Der Filmemacher wusste, wovon er in seinem mit drei Oscars prämierten Film nach dem Roman von Nikos Kazantzakis (1946 geschrieben) erzählte. Wie der Intellektuelle in der Geschichte des Buchs hatte auch er seinen vorgezeichneten Lebensweg verlassen. Der studierte Jurist, geboren am 11. Juni 1922 in Limassol, schmiss den Anwaltsberuf und ging zum Theater. Am berühmten Londoner Old Vic wirkte er als Schauspieler und Regisseur. Nachdem er in der britischen Filmindustrie nicht hatte Fuß fassen können, drehte er 1953 seinen ersten Film in Griechenland.

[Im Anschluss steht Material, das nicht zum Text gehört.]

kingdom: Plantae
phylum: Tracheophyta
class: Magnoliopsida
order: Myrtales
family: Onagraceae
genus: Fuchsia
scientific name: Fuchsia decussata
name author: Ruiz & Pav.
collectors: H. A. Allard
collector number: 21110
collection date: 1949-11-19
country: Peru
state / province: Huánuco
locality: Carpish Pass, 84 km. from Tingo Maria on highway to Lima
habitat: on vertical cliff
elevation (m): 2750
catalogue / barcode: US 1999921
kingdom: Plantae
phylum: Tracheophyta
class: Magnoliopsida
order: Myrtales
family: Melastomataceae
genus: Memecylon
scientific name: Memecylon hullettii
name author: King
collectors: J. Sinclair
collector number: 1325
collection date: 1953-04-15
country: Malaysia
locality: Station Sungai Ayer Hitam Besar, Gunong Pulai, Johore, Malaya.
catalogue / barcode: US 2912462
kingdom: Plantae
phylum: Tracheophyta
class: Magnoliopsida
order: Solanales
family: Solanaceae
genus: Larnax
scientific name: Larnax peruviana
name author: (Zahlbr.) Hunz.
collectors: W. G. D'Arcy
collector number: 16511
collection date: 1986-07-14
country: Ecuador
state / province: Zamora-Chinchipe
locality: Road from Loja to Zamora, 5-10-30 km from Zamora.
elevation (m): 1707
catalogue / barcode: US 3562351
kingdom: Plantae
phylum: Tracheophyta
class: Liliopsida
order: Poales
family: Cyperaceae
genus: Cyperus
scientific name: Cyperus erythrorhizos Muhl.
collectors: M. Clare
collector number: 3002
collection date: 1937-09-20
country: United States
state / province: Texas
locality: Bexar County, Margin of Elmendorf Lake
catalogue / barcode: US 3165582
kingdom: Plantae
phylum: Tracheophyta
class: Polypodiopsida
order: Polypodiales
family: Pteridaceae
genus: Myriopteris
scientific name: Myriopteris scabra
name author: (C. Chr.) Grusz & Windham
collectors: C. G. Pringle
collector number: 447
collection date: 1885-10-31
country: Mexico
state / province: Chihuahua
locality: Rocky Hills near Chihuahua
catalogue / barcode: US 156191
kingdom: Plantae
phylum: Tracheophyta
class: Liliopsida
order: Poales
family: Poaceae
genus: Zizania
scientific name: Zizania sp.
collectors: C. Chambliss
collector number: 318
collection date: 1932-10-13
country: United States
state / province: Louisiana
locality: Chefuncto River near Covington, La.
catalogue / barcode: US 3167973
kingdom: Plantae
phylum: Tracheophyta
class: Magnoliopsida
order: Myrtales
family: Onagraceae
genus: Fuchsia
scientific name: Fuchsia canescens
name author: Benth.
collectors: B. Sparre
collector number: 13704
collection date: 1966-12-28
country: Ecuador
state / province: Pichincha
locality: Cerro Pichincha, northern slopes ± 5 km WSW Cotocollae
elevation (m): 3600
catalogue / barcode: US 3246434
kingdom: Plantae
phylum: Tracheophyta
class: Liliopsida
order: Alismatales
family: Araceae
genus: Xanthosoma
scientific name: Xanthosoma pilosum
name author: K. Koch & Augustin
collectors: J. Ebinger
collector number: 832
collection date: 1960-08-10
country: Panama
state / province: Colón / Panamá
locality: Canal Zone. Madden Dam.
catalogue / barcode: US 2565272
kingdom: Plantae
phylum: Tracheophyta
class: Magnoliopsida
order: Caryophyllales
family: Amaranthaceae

Sein internationaler Regiestil, der traditionelle Themen zu modernen psychologischen Filmdramen verdichtete, brachte das griechische Kino auf die Agenda der Filmwelt. Seine opulenten Verfilmungen antiker Stoffe – „Electra“ und „Ifigeneia“ – brachten sein malerisches Landschafts- und Raumgefühl besonders zum Ausdruck und wurden für den Oscar nominiert. Mit Katharine Hepburn und Vanessa Redgrave verfilmte er 1971 „Die Troerinnen“ und erlebte damit nach „Alexis Sorbas“ einen weiteren Welterfolg. In einem Athener Krankenhaus ist Michael Kakoyannis am Montag 89-jährig nach einem Herzinfarkt gestorben.